An acquaintance of many years was badly stricken with progressive MS about 20 years ago when steroids were the only approved therapy. Of course, steroid treatment usually is a short-term fix. A far-sighted neurologist went outside the box and treated him with intensive chemotherapy and he has been ambulatory and fully-functioning ever since – without further treatment. He still suffers from fatigue and can work part-time only, but his life would have been radically different without chemotherapy.

An issue that shocked me

A colleague of mine who is a professor at a New Jersey state university has been fighting progressive MS for many years. As an avid runner, MS hit his lifestyle very hard and he has sought out alternative therapies for many years. One of them is stem cell therapy in which adult stem cells are used to restore lost neurons and repair damaged myelin. Although not approved by the FDA, my colleague underwent this therapy a few years ago.  His condition improved dramatically.

More recently, he completed a clinical trial abroad for a pharmaceutical company. The trial therapy went well, so I expected him to praise the future of stem cell therapy. While my colleague agreed that stem cell therapy can be effective, he said the real engine of his improvement was chemotherapy. He also raised an issue that shocked me, saying, “Neurologists should not be treating MS. Hematologists and immunologists are immune system experts. MS should be treated by these doctors. Neurologists are not immune system experts; they are very good with nerves and the related. They should only be used as adjuncts for MS.”

Questions we must ask

This is the type of question that MS patients and caregivers must ask. We also must ask whether chemotherapy, with its risks, might be a sound choice for some over MS therapies that are heavily promoted by the pharmaceutical industry. Is it possible that the pharmaceutical industry and the medical profession have been promoting costly prescription medications over chemotherapy in their own self-interest?
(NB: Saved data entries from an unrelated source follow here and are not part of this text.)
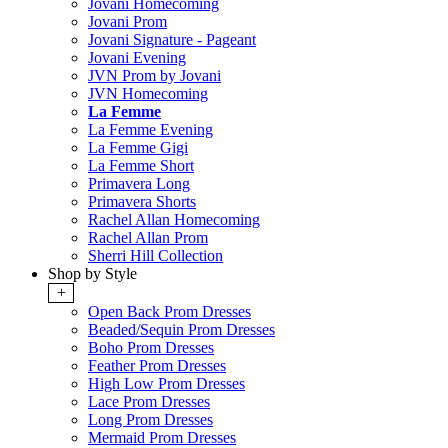
Jovani Homecoming
Jovani Prom
Jovani Signature - Pageant
Jovani Evening
JVN Prom by Jovani
JVN Homecoming
La Femme
La Femme Evening
La Femme Gigi
La Femme Short
Primavera Long
Primavera Shorts
Rachel Allan Homecoming
Rachel Allan Prom
Sherri Hill Collection
Shop by Style
+
Open Back Prom Dresses
Beaded/Sequin Prom Dresses
Boho Prom Dresses
Feather Prom Dresses
High Low Prom Dresses
Lace Prom Dresses
Long Prom Dresses
Mermaid Prom Dresses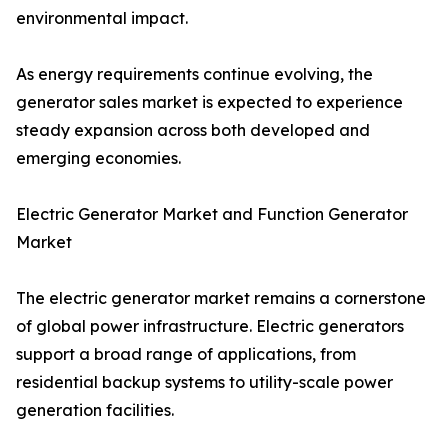
environmental impact.
As energy requirements continue evolving, the
generator sales market is expected to experience
steady expansion across both developed and
emerging economies.
Electric Generator Market and Function Generator
Market
The electric generator market remains a cornerstone
of global power infrastructure. Electric generators
support a broad range of applications, from
residential backup systems to utility-scale power
generation facilities.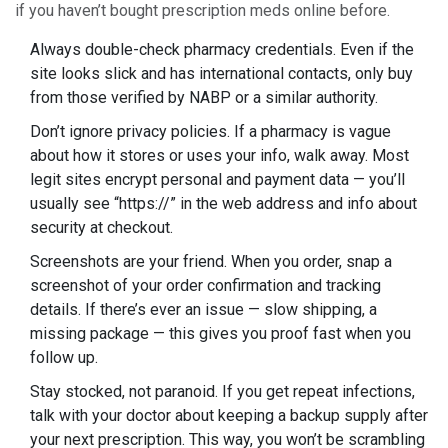
if you haven’t bought prescription meds online before.
Always double-check pharmacy credentials. Even if the
site looks slick and has international contacts, only buy
from those verified by NABP or a similar authority.
Don’t ignore privacy policies. If a pharmacy is vague
about how it stores or uses your info, walk away. Most
legit sites encrypt personal and payment data — you’ll
usually see “https://” in the web address and info about
security at checkout.
Screenshots are your friend. When you order, snap a
screenshot of your order confirmation and tracking
details. If there’s ever an issue — slow shipping, a
missing package — this gives you proof fast when you
follow up.
Stay stocked, not paranoid. If you get repeat infections,
talk with your doctor about keeping a backup supply after
your next prescription. This way, you won’t be scrambling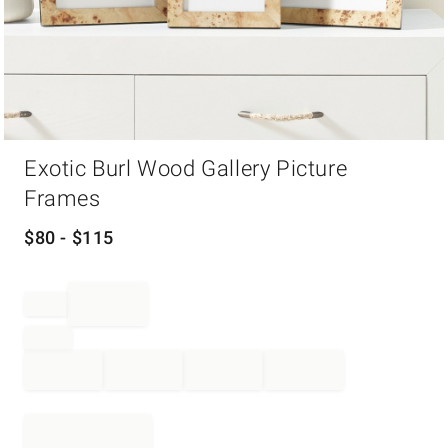
Item
Exotic Burl Wood Gallery Picture
1
of
Frames
1
$
80
- $
115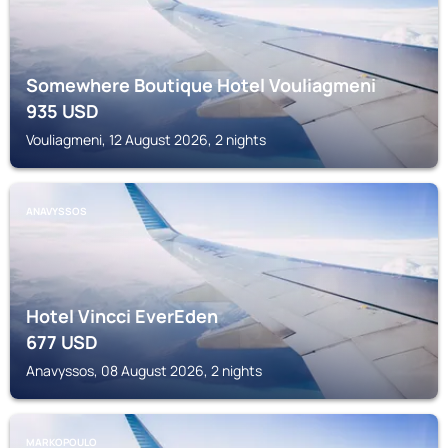
Somewhere Boutique Hotel Vouliagmeni
935
USD
Vouliagmeni, 12 August 2026, 2 nights
ANAVYSSOS
Hotel Vincci EverEden
677
USD
Anavyssos, 08 August 2026, 2 nights
MARKOPOULO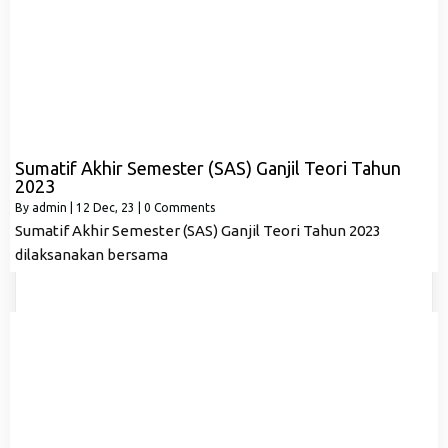
Sumatif Akhir Semester (SAS) Ganjil Teori Tahun
2023
By
admin
|
12
Dec, 23
|
0 Comments
Sumatif Akhir Semester (SAS) Ganjil Teori Tahun 2023
dilaksanakan bersama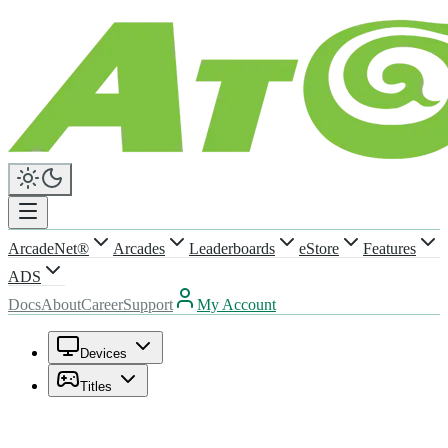
ArcadeNet®
Arcades
Leaderboards
eStore
Features
ADS
Docs
About
Career
Support
My Account
Devices
Titles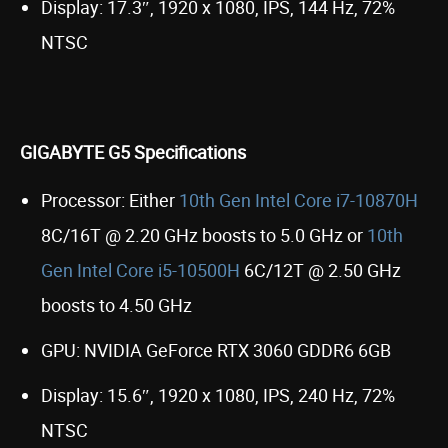
Display: 17.3″, 1920 x 1080, IPS, 144 Hz, 72%
NTSC
GIGABYTE G5 Specifications
Processor: Either
10th Gen Intel Core i7-10870H
8C/16T @ 2.20 GHz boosts to 5.0 GHz or
10th
Gen Intel Core i5-10500H
6C/12T @ 2.50 GHz
boosts to 4.50 GHz
GPU: NVIDIA GeForce RTX 3060 GDDR6 6GB
Display: 15.6″, 1920 x 1080, IPS, 240 Hz, 72%
NTSC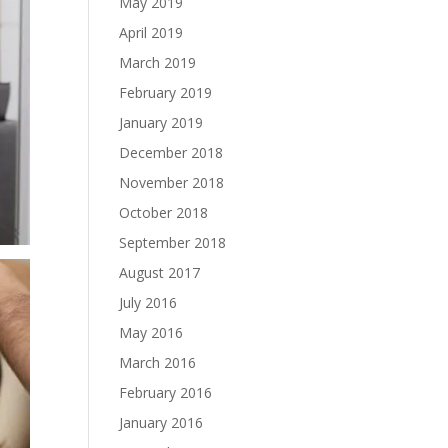
May 2019
April 2019
March 2019
February 2019
January 2019
December 2018
November 2018
October 2018
September 2018
August 2017
July 2016
May 2016
March 2016
February 2016
January 2016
I am personally aware of a situation where they have done just that. As a seasonal allergy sufferer, I used every type of pill and nasal spray available for many years to try to obtain some relief. My allergies once got so bad that I required intravenous steroid treatment so I could stay awake and function normally. Then I was introduced to an ear, nose and throat specialist who used a better treatment. He injected cortisone into my turbinates (the part of your nose that becomes inflamed to block allergens). My symptoms lessened to the point where I needed virtually no allergy medications. The therapy is good for four months and then is repeated.

Pharmaceutical companies never promoted it

This physician, who worked at one of the top hospitals in New York, explained that the procedure was proven safe in clinical trials but never caught on in the medical field. That was because pharmaceutical companies never promoted it. They were too invested in antihistamines, sprays and other costly products. (According to marketresearchfuture.com, the global market for antihistamines is expected to reach $280 million by 2023.)
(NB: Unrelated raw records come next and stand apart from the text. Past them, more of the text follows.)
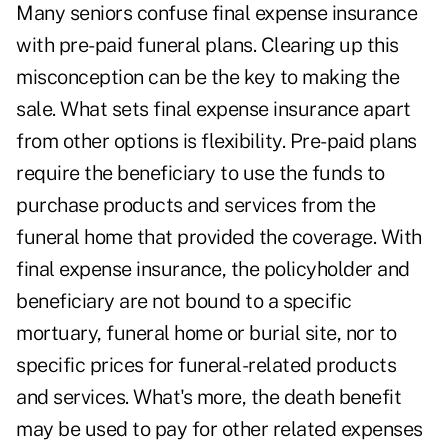
Many seniors confuse final expense insurance
with pre-paid funeral plans. Clearing up this
misconception can be the key to making the
sale. What sets final expense insurance apart
from other options is flexibility. Pre-paid plans
require the beneficiary to use the funds to
purchase products and services from the
funeral home that provided the coverage. With
final expense insurance, the policyholder and
beneficiary are not bound to a specific
mortuary, funeral home or burial site, nor to
specific prices for funeral-related products
and services. What's more, the death benefit
may be used to pay for other related expenses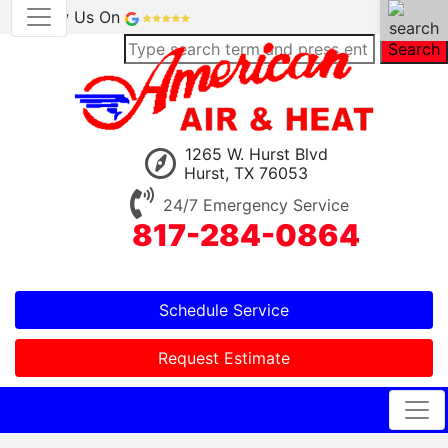
Review Us On
Search
1265 W. Hurst Blvd
Hurst, TX 76053
24/7 Emergency Service
817-284-0864
Schedule Service
Request Estimate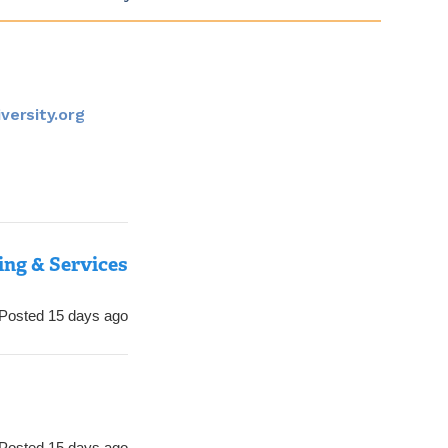
versity.org
ing & Services
Posted 15 days ago
Posted 15 days ago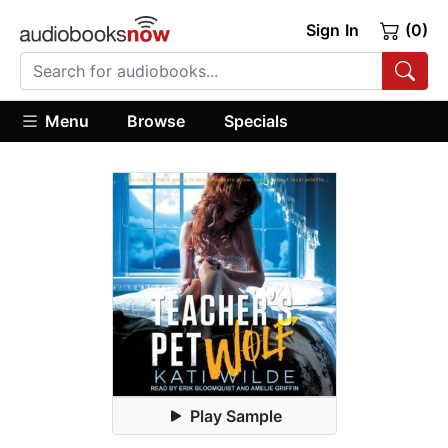
Sign In
(0)
Menu
Browse
Specials
Play Sample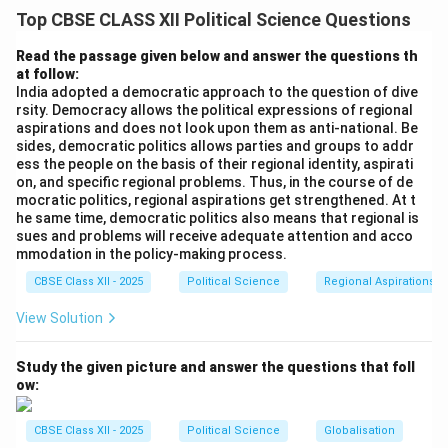
In August 1990, the National Front government led by
Top CBSE CLASS XII Political Science Questions
Prime Minister V.P. Singh announced the
implementation of the long-pending Mandal
Read the passage given below and answer the questions th
27\%
27%
at follow:
Commission's recommendation to grant a
India adopted a democratic approach to the question of dive
reservation in central government jobs for Other
rsity. Democracy allows the political expressions of regional
Backward Classes (OBCs). This decision drastically
aspirations and does not look upon them as anti-national. Be
sides, democratic politics allows parties and groups to addr
altered the socio-political fabric of India.
ess the people on the basis of their regional identity, aspirati
on, and specific regional problems. Thus, in the course of de
Step 2: Consequence 1 --- Widespread Violent
mocratic politics, regional aspirations get strengthened. At t
he same time, democratic politics also means that regional is
Protests and Social Unrest:
sues and problems will receive adequate attention and acco
The immediate reaction to the announcement was
mmodation in the policy-making process.
massive social volatility across India, particularly in
CBSE Class XII - 2025
Political Science
Regional Aspirations
northern Indian cities and university campuses:
View Solution
• Students and urban youth belonging to non-reserved
categories launched violent protests, strikes, and road
Study the given picture and answer the questions that foll
blockades (known as the anti-Mandal agitation).
ow:
• The unrest witnessed tragic escalations, including
high-profile public self-immolations and suicide
CBSE Class XII - 2025
Political Science
Globalisation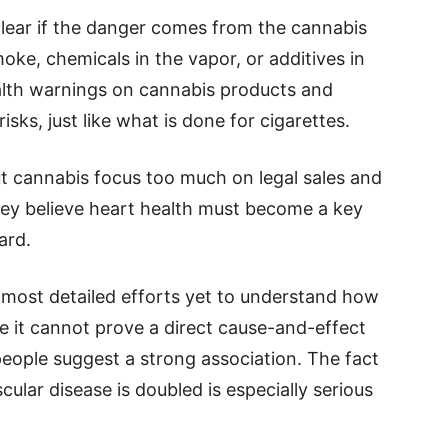
 clear if the danger comes from the cannabis
moke, chemicals in the vapor, or additives in
ealth warnings on cannabis products and
sks, just like what is done for cigarettes.
t cannabis focus too much on legal sales and
ey believe heart health must become a key
ard.
e most detailed efforts yet to understand how
e it cannot prove a direct cause-and-effect
 people suggest a strong association. The fact
cular disease is doubled is especially serious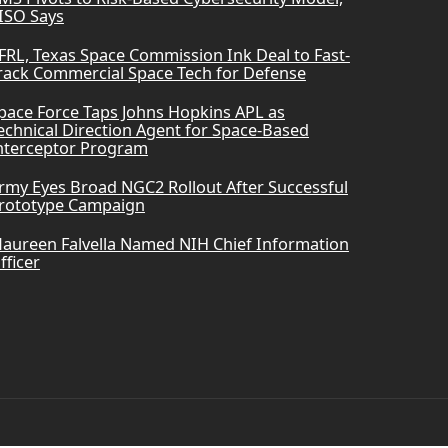
ISO Says
FRL, Texas Space Commission Ink Deal to Fast-
rack Commercial Space Tech for Defense
pace Force Taps Johns Hopkins APL as
echnical Direction Agent for Space-Based
nterceptor Program
rmy Eyes Broad NGC2 Rollout After Successful
rototype Campaign
aureen Falvella Named NIH Chief Information
fficer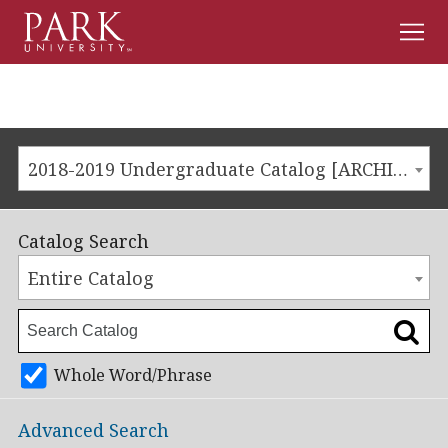
Men
Park
University
2018-2019 Undergraduate Catalog [ARCHIVED CATALOG]
Catalog Search
Entire Catalog
Whole Word/Phrase
Advanced Search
So as caregivers to patients who are humanely entitled to the best MS treatment possible, we must trust medical science, but we must also ask questions to verify that the right specialists are treating MS and that they are recommending the best available therapies.
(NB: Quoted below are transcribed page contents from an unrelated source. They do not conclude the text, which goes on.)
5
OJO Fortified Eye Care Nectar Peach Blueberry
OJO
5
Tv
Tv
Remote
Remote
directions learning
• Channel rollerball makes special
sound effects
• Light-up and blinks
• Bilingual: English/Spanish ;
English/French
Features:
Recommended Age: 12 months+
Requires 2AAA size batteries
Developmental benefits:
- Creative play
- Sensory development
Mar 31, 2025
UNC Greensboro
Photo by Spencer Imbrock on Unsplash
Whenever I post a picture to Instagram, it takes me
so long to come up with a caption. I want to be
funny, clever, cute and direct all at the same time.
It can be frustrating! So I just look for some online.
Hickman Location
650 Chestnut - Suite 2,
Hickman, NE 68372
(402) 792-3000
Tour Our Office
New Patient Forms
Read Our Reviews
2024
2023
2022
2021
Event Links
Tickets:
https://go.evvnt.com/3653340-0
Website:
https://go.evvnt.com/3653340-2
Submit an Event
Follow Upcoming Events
This article represents the opinions, thoughts, and experiences of the author; none of this content has been paid for by any advertiser. The MultipleSclerosis.net team does not recommend or endorse any products or treatments discussed herein. Learn more about how we maintain editorial integrity here.

Comments

  • Kim Dolce moderator
    9 months ago

    Gary, what a great article! You gave me several things to research and think about. Thank you so much for this, it’s going to inspire a lot of patients to ask some new questions. –Kim

  • Donna Steigleder moderator
    9 months ago

    Gary, thanks for writing this. I agree with you completely. Now that my husband’s neurologist classifies him as having secondary progressive MS, he just gives him medication and doesn’t show interest in seeing what he can do to help him improve. We’re looking for new options but trying to find someone who is progressive and an option that insurance will pay is difficult as you well know. Thanks for sharing. Donna S.